▶ How to complete this task: In the listing below, identify each line with the word "ends" and return those lines.

Supplied material: Begin

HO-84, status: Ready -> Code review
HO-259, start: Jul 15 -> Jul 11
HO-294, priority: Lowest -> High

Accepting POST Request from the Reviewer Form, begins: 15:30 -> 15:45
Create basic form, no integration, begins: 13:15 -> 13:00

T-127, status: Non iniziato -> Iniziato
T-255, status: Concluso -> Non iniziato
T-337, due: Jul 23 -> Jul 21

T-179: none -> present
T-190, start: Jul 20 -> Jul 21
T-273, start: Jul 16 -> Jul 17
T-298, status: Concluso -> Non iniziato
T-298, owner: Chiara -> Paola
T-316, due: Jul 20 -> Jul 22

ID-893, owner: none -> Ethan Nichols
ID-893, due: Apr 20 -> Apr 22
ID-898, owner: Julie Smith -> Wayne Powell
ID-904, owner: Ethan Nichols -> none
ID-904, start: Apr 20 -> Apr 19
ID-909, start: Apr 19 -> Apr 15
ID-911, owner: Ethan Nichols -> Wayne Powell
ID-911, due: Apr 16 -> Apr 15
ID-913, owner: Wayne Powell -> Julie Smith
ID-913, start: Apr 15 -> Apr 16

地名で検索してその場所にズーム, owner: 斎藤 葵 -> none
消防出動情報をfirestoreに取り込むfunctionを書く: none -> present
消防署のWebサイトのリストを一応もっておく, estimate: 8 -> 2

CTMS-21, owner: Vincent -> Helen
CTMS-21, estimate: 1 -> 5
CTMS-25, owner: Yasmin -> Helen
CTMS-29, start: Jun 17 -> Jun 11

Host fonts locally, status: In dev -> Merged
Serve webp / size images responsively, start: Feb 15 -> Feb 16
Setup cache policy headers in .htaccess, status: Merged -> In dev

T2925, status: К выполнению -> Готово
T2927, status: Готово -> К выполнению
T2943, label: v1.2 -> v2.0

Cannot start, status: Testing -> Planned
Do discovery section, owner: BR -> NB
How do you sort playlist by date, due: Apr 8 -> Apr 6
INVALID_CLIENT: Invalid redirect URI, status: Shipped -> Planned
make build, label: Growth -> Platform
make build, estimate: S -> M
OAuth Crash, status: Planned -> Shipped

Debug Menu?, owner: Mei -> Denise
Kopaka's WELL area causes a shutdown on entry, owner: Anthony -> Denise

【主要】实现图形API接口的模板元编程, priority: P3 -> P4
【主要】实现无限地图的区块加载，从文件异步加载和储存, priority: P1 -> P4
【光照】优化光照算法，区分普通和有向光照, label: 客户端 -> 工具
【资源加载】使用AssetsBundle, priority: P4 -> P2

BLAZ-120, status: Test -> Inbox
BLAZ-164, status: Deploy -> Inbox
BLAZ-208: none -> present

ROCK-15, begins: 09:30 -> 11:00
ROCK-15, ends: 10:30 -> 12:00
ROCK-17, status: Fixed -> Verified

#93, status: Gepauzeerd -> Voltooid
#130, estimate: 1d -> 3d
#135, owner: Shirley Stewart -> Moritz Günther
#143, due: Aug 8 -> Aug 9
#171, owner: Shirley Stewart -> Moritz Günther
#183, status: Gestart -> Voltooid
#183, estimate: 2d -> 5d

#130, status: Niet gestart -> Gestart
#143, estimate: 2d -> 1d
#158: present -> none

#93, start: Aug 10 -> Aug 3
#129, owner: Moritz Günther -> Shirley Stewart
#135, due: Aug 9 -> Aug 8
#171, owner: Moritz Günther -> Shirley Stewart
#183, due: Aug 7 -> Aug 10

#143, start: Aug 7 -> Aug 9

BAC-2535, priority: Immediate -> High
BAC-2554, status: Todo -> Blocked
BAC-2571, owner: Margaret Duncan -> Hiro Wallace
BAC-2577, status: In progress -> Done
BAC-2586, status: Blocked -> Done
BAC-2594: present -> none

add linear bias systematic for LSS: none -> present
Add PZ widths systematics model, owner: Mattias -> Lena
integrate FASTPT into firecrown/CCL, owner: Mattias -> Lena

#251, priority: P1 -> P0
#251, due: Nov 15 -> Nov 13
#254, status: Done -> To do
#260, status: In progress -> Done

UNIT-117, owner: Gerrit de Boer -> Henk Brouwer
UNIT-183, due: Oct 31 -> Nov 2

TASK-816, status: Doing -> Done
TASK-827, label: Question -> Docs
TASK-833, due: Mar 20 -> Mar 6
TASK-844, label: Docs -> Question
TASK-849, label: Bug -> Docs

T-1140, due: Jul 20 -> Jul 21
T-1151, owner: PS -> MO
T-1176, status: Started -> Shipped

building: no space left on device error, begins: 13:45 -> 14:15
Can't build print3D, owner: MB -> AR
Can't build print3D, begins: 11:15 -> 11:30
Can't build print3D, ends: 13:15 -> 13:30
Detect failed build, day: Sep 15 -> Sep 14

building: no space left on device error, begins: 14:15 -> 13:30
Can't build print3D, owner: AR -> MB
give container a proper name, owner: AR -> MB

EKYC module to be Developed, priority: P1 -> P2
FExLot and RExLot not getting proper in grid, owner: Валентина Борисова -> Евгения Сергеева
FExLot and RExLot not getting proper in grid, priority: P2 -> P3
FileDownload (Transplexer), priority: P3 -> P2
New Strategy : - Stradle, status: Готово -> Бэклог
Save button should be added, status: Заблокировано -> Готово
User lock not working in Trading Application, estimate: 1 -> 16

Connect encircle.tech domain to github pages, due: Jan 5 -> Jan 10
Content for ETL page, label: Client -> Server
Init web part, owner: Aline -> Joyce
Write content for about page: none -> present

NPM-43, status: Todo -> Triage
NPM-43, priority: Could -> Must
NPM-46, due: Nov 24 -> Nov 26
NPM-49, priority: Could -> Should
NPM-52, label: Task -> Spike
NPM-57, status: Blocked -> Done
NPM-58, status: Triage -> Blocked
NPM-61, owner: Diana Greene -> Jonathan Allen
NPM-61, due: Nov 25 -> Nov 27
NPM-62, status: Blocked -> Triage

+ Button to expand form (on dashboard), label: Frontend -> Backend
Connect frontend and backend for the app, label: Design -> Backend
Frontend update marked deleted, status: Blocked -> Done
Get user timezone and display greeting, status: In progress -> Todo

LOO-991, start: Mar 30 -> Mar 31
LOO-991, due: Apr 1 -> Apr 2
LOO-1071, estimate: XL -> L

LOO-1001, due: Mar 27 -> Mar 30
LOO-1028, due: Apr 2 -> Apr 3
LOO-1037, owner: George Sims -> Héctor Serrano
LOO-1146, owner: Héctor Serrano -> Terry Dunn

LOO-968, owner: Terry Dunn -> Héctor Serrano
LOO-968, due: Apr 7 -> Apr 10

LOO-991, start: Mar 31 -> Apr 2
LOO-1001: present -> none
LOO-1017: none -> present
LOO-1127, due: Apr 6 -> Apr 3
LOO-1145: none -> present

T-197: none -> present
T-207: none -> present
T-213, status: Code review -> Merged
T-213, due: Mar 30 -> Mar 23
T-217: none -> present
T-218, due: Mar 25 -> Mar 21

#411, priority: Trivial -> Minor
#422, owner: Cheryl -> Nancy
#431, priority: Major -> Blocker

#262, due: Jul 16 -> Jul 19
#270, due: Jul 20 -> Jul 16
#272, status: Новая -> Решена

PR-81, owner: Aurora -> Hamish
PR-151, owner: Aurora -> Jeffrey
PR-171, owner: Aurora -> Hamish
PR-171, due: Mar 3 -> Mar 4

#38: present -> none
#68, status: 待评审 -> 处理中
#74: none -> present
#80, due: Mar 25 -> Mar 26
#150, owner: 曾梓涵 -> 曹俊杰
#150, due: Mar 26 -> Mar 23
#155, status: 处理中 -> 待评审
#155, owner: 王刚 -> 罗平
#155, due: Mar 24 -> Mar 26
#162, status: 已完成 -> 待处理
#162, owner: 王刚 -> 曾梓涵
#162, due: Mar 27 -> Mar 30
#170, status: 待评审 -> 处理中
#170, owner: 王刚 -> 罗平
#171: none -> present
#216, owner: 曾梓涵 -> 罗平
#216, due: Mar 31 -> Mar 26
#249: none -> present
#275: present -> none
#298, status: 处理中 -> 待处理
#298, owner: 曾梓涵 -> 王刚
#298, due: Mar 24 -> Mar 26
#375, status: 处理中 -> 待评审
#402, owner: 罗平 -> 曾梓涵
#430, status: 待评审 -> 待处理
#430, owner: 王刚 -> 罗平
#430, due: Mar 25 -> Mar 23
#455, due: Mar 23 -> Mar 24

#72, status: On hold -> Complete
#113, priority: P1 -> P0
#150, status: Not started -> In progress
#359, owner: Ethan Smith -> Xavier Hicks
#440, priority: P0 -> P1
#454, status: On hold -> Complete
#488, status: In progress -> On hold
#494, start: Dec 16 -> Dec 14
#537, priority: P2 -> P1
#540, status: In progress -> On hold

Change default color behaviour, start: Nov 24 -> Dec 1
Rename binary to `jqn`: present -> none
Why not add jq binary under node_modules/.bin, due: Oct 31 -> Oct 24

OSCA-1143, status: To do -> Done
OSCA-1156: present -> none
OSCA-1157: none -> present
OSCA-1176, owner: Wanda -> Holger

Supplied material: End

▶ Reply:
ROCK-15, ends: 10:30 -> 12:00
Can't build print3D, ends: 13:15 -> 13:30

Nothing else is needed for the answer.